**WHAT THE TASK REQUIRES**.
Return the records below exactly, leaving nothing out.

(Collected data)

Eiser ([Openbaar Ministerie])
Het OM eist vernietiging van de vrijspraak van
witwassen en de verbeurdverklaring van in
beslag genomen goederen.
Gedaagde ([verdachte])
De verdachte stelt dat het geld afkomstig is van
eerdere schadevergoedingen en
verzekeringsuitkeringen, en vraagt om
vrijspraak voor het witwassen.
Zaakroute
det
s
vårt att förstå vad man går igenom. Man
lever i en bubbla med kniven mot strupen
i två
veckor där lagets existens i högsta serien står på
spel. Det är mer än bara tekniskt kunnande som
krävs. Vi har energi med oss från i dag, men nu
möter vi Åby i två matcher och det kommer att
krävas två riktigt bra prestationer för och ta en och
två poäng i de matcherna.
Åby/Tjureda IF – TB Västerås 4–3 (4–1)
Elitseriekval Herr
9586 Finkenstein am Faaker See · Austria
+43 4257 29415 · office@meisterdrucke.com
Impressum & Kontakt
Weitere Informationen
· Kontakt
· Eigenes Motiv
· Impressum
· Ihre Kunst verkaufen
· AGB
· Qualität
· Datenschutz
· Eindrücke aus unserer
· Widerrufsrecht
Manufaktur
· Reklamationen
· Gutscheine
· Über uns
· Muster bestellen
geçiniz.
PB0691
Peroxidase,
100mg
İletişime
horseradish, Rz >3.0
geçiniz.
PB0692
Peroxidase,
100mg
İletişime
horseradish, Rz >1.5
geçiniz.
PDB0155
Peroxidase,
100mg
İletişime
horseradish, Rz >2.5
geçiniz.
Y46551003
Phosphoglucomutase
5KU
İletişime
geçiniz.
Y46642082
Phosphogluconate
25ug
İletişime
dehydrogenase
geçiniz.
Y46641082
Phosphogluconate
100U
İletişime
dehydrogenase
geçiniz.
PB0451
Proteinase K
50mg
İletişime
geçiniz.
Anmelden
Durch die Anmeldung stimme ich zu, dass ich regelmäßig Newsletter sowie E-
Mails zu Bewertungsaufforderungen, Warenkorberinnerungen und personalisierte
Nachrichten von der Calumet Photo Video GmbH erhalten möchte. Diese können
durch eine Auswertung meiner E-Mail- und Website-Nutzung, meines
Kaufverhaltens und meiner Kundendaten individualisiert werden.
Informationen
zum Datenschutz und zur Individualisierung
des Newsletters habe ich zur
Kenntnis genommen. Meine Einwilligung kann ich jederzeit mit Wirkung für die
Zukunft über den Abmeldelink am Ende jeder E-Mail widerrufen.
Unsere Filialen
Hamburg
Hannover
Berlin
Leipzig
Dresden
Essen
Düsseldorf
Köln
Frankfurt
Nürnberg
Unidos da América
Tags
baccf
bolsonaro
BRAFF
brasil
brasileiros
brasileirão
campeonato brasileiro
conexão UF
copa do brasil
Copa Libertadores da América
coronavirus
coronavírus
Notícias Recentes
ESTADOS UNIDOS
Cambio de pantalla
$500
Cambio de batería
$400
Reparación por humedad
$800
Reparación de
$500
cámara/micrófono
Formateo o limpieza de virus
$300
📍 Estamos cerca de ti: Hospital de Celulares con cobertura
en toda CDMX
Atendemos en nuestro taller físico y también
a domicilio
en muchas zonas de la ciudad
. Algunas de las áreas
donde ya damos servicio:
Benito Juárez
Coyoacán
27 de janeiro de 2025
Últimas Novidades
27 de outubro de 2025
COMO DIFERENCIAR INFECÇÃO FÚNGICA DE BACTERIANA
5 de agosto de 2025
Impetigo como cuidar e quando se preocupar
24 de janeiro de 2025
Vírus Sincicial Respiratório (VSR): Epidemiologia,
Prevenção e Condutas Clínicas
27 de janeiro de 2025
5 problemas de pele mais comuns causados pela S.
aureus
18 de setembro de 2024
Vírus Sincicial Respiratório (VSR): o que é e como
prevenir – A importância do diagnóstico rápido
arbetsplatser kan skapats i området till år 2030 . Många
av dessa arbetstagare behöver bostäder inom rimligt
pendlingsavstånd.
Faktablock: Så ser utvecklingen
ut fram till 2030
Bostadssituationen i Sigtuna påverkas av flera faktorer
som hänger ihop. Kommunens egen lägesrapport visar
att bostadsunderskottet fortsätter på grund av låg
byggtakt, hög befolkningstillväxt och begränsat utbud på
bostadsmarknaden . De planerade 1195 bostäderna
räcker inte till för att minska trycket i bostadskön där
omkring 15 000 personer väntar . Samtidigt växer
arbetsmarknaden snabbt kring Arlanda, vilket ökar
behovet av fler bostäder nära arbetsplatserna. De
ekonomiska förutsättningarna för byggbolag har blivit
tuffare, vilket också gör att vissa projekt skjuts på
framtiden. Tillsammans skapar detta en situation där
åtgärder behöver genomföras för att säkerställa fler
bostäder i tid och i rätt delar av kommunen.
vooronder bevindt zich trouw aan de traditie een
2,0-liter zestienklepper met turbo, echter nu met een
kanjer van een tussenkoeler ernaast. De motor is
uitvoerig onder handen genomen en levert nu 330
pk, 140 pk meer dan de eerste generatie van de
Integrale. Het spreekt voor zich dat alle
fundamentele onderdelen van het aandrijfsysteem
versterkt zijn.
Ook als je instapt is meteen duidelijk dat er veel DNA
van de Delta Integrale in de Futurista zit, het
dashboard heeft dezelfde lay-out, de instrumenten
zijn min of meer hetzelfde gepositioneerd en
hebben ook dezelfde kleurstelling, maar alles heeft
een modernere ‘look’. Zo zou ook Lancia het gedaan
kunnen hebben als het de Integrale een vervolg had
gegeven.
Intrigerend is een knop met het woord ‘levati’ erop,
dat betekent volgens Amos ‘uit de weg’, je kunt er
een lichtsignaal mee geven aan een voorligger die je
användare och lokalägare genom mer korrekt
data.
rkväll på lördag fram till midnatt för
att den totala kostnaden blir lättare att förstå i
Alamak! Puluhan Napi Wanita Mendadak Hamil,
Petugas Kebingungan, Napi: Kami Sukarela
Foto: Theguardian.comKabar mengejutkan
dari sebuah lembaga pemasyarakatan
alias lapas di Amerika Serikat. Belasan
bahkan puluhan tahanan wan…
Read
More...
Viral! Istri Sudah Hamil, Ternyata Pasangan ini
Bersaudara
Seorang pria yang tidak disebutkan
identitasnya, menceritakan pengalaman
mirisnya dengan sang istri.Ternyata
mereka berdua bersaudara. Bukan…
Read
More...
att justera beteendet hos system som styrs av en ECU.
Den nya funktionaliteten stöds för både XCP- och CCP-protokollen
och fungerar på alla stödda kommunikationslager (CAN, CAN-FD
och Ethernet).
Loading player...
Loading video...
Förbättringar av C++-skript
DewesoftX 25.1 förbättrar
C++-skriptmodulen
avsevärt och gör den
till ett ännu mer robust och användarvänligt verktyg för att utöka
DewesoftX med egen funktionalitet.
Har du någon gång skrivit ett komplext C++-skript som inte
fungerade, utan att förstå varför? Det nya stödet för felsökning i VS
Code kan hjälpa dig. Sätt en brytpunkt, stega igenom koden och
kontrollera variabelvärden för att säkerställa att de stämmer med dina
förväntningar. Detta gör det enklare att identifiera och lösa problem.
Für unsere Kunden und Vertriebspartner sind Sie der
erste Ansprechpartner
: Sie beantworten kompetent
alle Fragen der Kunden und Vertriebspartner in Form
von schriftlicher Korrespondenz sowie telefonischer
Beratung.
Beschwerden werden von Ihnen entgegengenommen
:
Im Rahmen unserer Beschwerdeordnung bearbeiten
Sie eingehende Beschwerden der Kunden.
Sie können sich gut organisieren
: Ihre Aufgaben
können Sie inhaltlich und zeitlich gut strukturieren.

**TASK RESPONSE**.
Eiser ([Openbaar Ministerie])
Het OM eist vernietiging van de vrijspraak van
witwassen en de verbeurdverklaring van in
beslag genomen goederen.
Gedaagde ([verdachte])
De verdachte stelt dat het geld afkomstig is van
eerdere schadevergoedingen en
verzekeringsuitkeringen, en vraagt om
vrijspraak voor het witwassen.
Zaakroute
det
s
vårt att förstå vad man går igenom. Man
lever i en bubbla med kniven mot strupen
i två
veckor där lagets existens i högsta serien står på
spel. Det är mer än bara tekniskt kunnande som
krävs. Vi har energi med oss från i dag, men nu
möter vi Åby i två matcher och det kommer att
krävas två riktigt bra prestationer för och ta en och
två poäng i de matcherna.
Åby/Tjureda IF – TB Västerås 4–3 (4–1)
Elitseriekval Herr
9586 Finkenstein am Faaker See · Austria
+43 4257 29415 · office@meisterdrucke.com
Impressum & Kontakt
Weitere Informationen
· Kontakt
· Eigenes Motiv
· Impressum
· Ihre Kunst verkaufen
· AGB
· Qualität
· Datenschutz
· Eindrücke aus unserer
· Widerrufsrecht
Manufaktur
· Reklamationen
· Gutscheine
· Über uns
· Muster bestellen
geçiniz.
PB0691
Peroxidase,
100mg
İletişime
horseradish, Rz >3.0
geçiniz.
PB0692
Peroxidase,
100mg
İletişime
horseradish, Rz >1.5
geçiniz.
PDB0155
Peroxidase,
100mg
İletişime
horseradish, Rz >2.5
geçiniz.
Y46551003
Phosphoglucomutase
5KU
İletişime
geçiniz.
Y46642082
Phosphogluconate
25ug
İletişime
dehydrogenase
geçiniz.
Y46641082
Phosphogluconate
100U
İletişime
dehydrogenase
geçiniz.
PB0451
Proteinase K
50mg
İletişime
geçiniz.
Anmelden
Durch die Anmeldung stimme ich zu, dass ich regelmäßig Newsletter sowie E-
Mails zu Bewertungsaufforderungen, Warenkorberinnerungen und personalisierte
Nachrichten von der Calumet Photo Video GmbH erhalten möchte. Diese können
durch eine Auswertung meiner E-Mail- und Website-Nutzung, meines
Kaufverhaltens und meiner Kundendaten individualisiert werden.
Informationen
zum Datenschutz und zur Individualisierung
des Newsletters habe ich zur
Kenntnis genommen. Meine Einwilligung kann ich jederzeit mit Wirkung für die
Zukunft über den Abmeldelink am Ende jeder E-Mail widerrufen.
Unsere Filialen
Hamburg
Hannover
Berlin
Leipzig
Dresden
Essen
Düsseldorf
Köln
Frankfurt
Nürnberg
Unidos da América
Tags
baccf
bolsonaro
BRAFF
brasil
brasileiros
brasileirão
campeonato brasileiro
conexão UF
copa do brasil
Copa Libertadores da América
coronavirus
coronavírus
Notícias Recentes
ESTADOS UNIDOS
Cambio de pantalla
$500
Cambio de batería
$400
Reparación por humedad
$800
Reparación de
$500
cámara/micrófono
Formateo o limpieza de virus
$300
📍 Estamos cerca de ti: Hospital de Celulares con cobertura
en toda CDMX
Atendemos en nuestro taller físico y también
a domicilio
en muchas zonas de la ciudad
. Algunas de las áreas
donde ya damos servicio:
Benito Juárez
Coyoacán
27 de janeiro de 2025
Últimas Novidades
27 de outubro de 2025
COMO DIFERENCIAR INFECÇÃO FÚNGICA DE BACTERIANA
5 de agosto de 2025
Impetigo como cuidar e quando se preocupar
24 de janeiro de 2025
Vírus Sincicial Respiratório (VSR): Epidemiologia,
Prevenção e Condutas Clínicas
27 de janeiro de 2025
5 problemas de pele mais comuns causados pela S.
aureus
18 de setembro de 2024
Vírus Sincicial Respiratório (VSR): o que é e como
prevenir – A importância do diagnóstico rápido
arbetsplatser kan skapats i området till år 2030 . Många
av dessa arbetstagare behöver bostäder inom rimligt
pendlingsavstånd.
Faktablock: Så ser utvecklingen
ut fram till 2030
Bostadssituationen i Sigtuna påverkas av flera faktorer
som hänger ihop. Kommunens egen lägesrapport visar
att bostadsunderskottet fortsätter på grund av låg
byggtakt, hög befolkningstillväxt och begränsat utbud på
bostadsmarknaden . De planerade 1195 bostäderna
räcker inte till för att minska trycket i bostadskön där
omkring 15 000 personer väntar . Samtidigt växer
arbetsmarknaden snabbt kring Arlanda, vilket ökar
behovet av fler bostäder nära arbetsplatserna. De
ekonomiska förutsättningarna för byggbolag har blivit
tuffare, vilket också gör att vissa projekt skjuts på
framtiden. Tillsammans skapar detta en situation där
åtgärder behöver genomföras för att säkerställa fler
bostäder i tid och i rätt delar av kommunen.
vooronder bevindt zich trouw aan de traditie een
2,0-liter zestienklepper met turbo, echter nu met een
kanjer van een tussenkoeler ernaast. De motor is
uitvoerig onder handen genomen en levert nu 330
pk, 140 pk meer dan de eerste generatie van de
Integrale. Het spreekt voor zich dat alle
fundamentele onderdelen van het aandrijfsysteem
versterkt zijn.
Ook als je instapt is meteen duidelijk dat er veel DNA
van de Delta Integrale in de Futurista zit, het
dashboard heeft dezelfde lay-out, de instrumenten
zijn min of meer hetzelfde gepositioneerd en
hebben ook dezelfde kleurstelling, maar alles heeft
een modernere ‘look’. Zo zou ook Lancia het gedaan
kunnen hebben als het de Integrale een vervolg had
gegeven.
Intrigerend is een knop met het woord ‘levati’ erop,
dat betekent volgens Amos ‘uit de weg’, je kunt er
een lichtsignaal mee geven aan een voorligger die je
användare och lokalägare genom mer korrekt
data.
rkväll på lördag fram till midnatt för
att den totala kostnaden blir lättare att förstå i
Alamak! Puluhan Napi Wanita Mendadak Hamil,
Petugas Kebingungan, Napi: Kami Sukarela
Foto: Theguardian.comKabar mengejutkan
dari sebuah lembaga pemasyarakatan
alias lapas di Amerika Serikat. Belasan
bahkan puluhan tahanan wan…
Read
More...
Viral! Istri Sudah Hamil, Ternyata Pasangan ini
Bersaudara
Seorang pria yang tidak disebutkan
identitasnya, menceritakan pengalaman
mirisnya dengan sang istri.Ternyata
mereka berdua bersaudara. Bukan…
Read
More...
att justera beteendet hos system som styrs av en ECU.
Den nya funktionaliteten stöds för både XCP- och CCP-protokollen
och fungerar på alla stödda kommunikationslager (CAN, CAN-FD
och Ethernet).
Loading player...
Loading video...
Förbättringar av C++-skript
DewesoftX 25.1 förbättrar
C++-skriptmodulen
avsevärt och gör den
till ett ännu mer robust och användarvänligt verktyg för att utöka
DewesoftX med egen funktionalitet.
Har du någon gång skrivit ett komplext C++-skript som inte
fungerade, utan att förstå varför? Det nya stödet för felsökning i VS
Code kan hjälpa dig. Sätt en brytpunkt, stega igenom koden och
kontrollera variabelvärden för att säkerställa att de stämmer med dina
förväntningar. Detta gör det enklare att identifiera och lösa problem.
Für unsere Kunden und Vertriebspartner sind Sie der
erste Ansprechpartner
: Sie beantworten kompetent
alle Fragen der Kunden und Vertriebspartner in Form
von schriftlicher Korrespondenz sowie telefonischer
Beratung.
Beschwerden werden von Ihnen entgegengenommen
:
Im Rahmen unserer Beschwerdeordnung bearbeiten
Sie eingehende Beschwerden der Kunden.
Sie können sich gut organisieren
: Ihre Aufgaben
können Sie inhaltlich und zeitlich gut strukturieren.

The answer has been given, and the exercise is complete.